• _Page extract_
******

Answers — Do not peek before attempting

1.1 — Towns A, B, C (AB = 25, AC = 30, ∠A = 60°)

(a) SAS → cosine rule. BC² = 25² + 30² − 2(25)(30) cos 60° = 625 + 900 − 1500 × 0.5 = 1525 − 750 = 775. BC = √775 ≈ 27.8 km.
(b) Sine rule: sin B / 30 = sin 60° / 27.8. sin B = 30 × 0.866 / 27.8 ≈ 0.935. B = sin⁻¹(0.935) ≈ 69.2°.
(c) Area = ½ × 25 × 30 × sin 60° = 375 × 0.866 ≈ 324.8 km².

1.2 — Two surveyors (200 m apart, angles 35°, 55°)

(a) ASA — two angles and the side between them.
(b) Third angle = 180° − 35° − 55° = 90°.
(c) Sine rule: distance₁ / sin 55° = 200 / sin 90°. distance₁ = 200 × 0.819 / 1 ≈ 163.8 m. (The flagpole is opposite the 55° angle measured from the second surveyor.)

1.3 — Paddock (80, 110, 140)

(a) Largest angle is opposite 140. cos C = (80² + 110² − 140²)/(2 × 80 × 110) = (6 400 + 12 100 − 19 600)/17 600 = −1 100/17 600 ≈ −0.0625. C ≈ 93.6°.
(b) s = (80 + 110 + 140)/2 = 165. A = √(165 × 85 × 55 × 25) = √19 284 375 ≈ 4 391.4 m².

1.4 — Bridge cables (PQ = 18, PR = 22, ∠P = 40°)

(a) QR² = 18² + 22² − 2(18)(22) cos 40° = 324 + 484 − 792 × 0.766 = 808 − 606.7 = 201.3. QR = √201.3 ≈ 14.2 m.
(b) Area = ½ × 18 × 22 × sin 40° = 198 × 0.6428 ≈ 127.3 m².

1.5 — Yacht course (30 km on 080°, 40 km on 150°)

(a) Interior angle = 180° − 70° = 110°.
(b) d² = 30² + 40² − 2(30)(40) cos 110° = 900 + 1600 − 2400 × (−0.342) = 2500 + 820.8 = 3320.8. d = √3320.8 ≈ 57.6 km.
(c) Area = ½ × 30 × 40 × sin 110° = 600 × 0.9397 ≈ 563.8 km².

2.1 — Explain your thinking (sample response)

******

[Saved data entries]
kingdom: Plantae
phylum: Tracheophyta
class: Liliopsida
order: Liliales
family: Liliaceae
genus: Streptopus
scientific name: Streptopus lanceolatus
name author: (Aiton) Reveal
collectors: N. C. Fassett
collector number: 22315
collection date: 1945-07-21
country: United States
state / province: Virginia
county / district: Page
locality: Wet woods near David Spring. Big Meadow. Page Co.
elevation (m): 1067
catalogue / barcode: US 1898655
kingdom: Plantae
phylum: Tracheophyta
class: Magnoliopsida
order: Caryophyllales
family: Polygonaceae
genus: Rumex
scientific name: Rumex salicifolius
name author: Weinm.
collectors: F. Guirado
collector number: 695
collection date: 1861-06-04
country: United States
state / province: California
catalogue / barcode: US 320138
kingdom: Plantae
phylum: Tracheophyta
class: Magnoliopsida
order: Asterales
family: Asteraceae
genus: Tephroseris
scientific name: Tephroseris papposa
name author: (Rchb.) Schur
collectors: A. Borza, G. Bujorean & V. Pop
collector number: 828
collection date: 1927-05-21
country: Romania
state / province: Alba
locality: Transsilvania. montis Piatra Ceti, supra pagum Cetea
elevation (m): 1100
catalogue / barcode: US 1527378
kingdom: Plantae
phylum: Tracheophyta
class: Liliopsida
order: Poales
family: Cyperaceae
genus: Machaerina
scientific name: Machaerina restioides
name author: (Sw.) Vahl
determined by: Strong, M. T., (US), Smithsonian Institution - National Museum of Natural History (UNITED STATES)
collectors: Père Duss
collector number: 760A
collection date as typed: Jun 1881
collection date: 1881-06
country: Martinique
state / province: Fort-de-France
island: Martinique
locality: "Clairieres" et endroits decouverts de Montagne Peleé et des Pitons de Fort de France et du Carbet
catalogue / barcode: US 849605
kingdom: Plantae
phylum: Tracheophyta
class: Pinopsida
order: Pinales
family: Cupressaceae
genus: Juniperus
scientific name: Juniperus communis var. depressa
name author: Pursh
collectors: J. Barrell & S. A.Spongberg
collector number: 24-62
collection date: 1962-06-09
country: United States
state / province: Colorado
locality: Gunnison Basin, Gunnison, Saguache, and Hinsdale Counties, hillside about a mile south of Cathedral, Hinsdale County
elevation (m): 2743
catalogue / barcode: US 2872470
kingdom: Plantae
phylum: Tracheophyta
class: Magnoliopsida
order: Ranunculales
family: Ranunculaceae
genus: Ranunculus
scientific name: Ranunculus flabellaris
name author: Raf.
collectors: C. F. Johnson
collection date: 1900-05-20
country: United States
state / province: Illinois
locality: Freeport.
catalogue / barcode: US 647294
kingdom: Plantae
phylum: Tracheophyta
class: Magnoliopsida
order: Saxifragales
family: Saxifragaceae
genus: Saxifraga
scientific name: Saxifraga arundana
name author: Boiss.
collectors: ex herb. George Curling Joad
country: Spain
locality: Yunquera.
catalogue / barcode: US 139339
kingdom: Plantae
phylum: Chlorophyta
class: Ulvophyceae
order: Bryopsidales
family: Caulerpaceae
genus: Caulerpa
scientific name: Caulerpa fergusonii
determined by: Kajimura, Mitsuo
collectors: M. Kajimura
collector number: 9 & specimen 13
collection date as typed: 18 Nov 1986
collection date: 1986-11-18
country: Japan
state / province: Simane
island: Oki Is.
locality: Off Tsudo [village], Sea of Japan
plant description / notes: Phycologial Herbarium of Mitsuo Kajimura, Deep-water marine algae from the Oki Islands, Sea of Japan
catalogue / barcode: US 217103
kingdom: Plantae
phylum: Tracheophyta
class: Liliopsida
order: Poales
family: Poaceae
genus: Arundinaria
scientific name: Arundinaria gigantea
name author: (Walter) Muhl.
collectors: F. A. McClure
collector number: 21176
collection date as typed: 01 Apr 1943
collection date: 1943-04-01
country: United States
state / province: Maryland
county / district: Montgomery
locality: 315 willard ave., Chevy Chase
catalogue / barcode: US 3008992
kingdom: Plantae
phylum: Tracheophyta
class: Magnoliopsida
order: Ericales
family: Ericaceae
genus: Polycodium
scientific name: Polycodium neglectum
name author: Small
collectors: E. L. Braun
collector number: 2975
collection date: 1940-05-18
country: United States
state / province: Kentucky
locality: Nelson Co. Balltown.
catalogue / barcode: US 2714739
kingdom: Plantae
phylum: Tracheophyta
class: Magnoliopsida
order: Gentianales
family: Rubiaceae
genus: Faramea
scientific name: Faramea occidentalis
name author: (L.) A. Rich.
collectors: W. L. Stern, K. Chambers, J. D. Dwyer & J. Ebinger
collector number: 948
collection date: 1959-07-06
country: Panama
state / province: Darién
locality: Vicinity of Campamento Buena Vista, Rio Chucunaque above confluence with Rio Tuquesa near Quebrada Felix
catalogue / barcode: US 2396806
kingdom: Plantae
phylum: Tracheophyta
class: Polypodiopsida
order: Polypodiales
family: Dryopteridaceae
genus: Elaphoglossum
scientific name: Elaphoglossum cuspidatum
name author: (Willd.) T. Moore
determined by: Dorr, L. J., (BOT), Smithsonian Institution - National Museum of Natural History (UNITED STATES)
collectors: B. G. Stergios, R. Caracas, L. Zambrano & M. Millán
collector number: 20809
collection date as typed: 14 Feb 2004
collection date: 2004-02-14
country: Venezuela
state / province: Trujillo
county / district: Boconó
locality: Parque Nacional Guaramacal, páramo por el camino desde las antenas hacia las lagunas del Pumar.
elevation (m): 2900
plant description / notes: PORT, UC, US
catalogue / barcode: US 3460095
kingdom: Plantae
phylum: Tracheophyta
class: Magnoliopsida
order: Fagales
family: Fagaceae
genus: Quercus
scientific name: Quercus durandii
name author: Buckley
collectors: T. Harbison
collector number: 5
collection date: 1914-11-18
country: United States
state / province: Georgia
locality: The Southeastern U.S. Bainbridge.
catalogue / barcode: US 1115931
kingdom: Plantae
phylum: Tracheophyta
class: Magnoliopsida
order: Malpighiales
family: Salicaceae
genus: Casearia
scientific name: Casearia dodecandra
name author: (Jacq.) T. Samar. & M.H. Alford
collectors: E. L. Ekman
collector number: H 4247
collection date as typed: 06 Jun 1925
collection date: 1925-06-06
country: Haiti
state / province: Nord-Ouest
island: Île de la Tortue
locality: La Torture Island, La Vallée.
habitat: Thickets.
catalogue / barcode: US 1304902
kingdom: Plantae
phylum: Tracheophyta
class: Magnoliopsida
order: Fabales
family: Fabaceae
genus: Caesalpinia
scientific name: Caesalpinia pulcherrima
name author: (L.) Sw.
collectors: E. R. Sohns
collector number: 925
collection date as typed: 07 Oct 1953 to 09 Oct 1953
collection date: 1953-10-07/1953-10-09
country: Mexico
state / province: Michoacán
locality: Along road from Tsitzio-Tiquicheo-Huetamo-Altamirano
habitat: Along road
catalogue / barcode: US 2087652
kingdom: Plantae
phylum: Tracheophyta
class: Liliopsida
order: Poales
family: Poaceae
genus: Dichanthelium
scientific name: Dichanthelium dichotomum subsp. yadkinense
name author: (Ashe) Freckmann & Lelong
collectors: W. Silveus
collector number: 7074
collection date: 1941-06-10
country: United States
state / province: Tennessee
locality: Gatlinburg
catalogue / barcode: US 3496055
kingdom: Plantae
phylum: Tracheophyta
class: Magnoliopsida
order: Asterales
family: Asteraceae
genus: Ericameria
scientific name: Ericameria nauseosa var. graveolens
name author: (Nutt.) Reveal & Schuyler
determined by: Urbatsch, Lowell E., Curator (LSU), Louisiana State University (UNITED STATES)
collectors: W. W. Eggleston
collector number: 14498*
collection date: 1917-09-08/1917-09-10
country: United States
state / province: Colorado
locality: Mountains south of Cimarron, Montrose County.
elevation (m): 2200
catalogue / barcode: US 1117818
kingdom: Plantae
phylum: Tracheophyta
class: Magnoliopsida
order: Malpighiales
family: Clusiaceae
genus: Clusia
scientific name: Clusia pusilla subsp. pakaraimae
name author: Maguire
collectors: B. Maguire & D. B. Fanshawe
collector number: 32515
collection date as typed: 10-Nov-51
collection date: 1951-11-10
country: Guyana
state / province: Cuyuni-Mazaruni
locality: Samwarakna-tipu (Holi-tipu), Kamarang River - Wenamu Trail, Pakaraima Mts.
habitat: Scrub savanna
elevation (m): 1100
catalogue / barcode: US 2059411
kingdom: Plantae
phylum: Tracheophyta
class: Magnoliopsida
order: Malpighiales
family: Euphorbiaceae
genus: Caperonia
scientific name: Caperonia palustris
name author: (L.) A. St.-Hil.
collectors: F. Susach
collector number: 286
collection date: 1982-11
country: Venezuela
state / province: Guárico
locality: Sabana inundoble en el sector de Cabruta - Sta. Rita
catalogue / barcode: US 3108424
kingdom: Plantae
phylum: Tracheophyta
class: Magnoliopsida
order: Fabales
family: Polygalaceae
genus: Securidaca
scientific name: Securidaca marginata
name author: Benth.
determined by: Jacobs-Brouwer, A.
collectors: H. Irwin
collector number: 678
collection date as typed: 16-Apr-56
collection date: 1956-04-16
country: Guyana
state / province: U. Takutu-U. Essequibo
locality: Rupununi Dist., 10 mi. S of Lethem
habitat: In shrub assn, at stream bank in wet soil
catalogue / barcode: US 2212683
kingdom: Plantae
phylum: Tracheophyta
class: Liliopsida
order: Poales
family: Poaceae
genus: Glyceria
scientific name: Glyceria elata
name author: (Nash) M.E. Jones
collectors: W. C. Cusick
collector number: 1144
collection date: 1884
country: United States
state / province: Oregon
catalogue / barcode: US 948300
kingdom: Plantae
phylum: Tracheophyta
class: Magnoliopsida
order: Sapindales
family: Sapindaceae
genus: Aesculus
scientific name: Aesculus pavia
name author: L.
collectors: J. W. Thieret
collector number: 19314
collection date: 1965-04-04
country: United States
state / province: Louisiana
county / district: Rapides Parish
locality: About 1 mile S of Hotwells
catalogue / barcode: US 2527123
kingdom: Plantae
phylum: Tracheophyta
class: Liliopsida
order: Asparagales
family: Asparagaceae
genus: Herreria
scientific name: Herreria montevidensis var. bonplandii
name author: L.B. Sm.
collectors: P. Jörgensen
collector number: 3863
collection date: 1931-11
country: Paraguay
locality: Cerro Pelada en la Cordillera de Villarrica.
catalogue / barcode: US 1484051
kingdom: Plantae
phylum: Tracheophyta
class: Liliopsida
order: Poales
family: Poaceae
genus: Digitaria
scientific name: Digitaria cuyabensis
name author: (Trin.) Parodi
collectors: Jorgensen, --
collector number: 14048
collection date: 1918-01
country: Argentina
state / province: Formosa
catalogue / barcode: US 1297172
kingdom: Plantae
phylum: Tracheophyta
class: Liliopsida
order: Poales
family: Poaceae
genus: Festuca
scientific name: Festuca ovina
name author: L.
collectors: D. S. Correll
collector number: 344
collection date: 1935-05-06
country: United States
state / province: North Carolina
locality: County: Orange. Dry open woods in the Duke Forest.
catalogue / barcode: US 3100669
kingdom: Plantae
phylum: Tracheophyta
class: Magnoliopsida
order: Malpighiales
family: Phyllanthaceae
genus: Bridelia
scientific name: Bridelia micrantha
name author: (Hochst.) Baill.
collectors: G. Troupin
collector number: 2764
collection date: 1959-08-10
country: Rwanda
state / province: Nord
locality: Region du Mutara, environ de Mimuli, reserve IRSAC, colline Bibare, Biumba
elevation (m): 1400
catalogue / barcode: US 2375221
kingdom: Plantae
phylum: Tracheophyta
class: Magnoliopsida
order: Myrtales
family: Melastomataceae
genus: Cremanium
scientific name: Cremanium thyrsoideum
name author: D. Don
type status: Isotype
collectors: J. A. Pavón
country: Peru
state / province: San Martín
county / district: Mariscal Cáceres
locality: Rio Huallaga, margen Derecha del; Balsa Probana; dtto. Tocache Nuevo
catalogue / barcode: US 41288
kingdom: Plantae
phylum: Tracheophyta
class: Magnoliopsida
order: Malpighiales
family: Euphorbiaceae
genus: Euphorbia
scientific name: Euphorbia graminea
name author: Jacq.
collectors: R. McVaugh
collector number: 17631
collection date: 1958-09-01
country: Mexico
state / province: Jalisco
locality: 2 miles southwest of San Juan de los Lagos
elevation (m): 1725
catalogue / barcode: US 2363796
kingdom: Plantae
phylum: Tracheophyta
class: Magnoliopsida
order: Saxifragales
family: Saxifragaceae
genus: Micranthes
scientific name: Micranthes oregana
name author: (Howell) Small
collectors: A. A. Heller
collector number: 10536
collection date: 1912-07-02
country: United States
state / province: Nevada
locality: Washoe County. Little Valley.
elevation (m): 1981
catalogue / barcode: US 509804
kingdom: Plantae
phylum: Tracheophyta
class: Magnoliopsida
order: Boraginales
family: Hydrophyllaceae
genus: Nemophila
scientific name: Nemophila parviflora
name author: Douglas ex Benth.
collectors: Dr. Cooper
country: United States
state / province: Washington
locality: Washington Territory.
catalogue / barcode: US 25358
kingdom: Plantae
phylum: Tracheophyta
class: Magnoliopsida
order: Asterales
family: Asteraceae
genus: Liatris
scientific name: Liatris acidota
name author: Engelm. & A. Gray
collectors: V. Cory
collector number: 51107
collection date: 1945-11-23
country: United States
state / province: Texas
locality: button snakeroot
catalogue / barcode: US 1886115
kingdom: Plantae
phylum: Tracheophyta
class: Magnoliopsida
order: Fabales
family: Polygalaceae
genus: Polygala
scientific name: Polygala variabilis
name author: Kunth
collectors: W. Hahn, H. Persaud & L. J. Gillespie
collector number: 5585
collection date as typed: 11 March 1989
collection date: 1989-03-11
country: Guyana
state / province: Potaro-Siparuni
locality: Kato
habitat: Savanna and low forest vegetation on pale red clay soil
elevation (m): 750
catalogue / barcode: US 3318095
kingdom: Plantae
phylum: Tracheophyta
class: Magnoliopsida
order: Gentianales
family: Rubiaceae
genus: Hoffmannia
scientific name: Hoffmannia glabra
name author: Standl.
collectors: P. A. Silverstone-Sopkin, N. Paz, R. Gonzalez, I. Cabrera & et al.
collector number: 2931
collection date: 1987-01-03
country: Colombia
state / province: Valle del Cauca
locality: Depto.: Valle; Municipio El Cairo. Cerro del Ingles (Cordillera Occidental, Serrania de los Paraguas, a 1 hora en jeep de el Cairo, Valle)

******

• _Assignment_
Quote the trigonometry answer key between "Answers — Do" and "the second surveyor.)", inclusive. These entries are separate from the trigonometry answer key.

• _Exercise solution_
Answers — Do not peek before attempting

1.1 — Towns A, B, C (AB = 25, AC = 30, ∠A = 60°)

(a) SAS → cosine rule. BC² = 25² + 30² − 2(25)(30) cos 60° = 625 + 900 − 1500 × 0.5 = 1525 − 750 = 775. BC = √775 ≈ 27.8 km.
(b) Sine rule: sin B / 30 = sin 60° / 27.8. sin B = 30 × 0.866 / 27.8 ≈ 0.935. B = sin⁻¹(0.935) ≈ 69.2°.
(c) Area = ½ × 25 × 30 × sin 60° = 375 × 0.866 ≈ 324.8 km².

1.2 — Two surveyors (200 m apart, angles 35°, 55°)

(a) ASA — two angles and the side between them.
(b) Third angle = 180° − 35° − 55° = 90°.
(c) Sine rule: distance₁ / sin 55° = 200 / sin 90°. distance₁ = 200 × 0.819 / 1 ≈ 163.8 m. (The flagpole is opposite the 55° angle measured from the second surveyor.)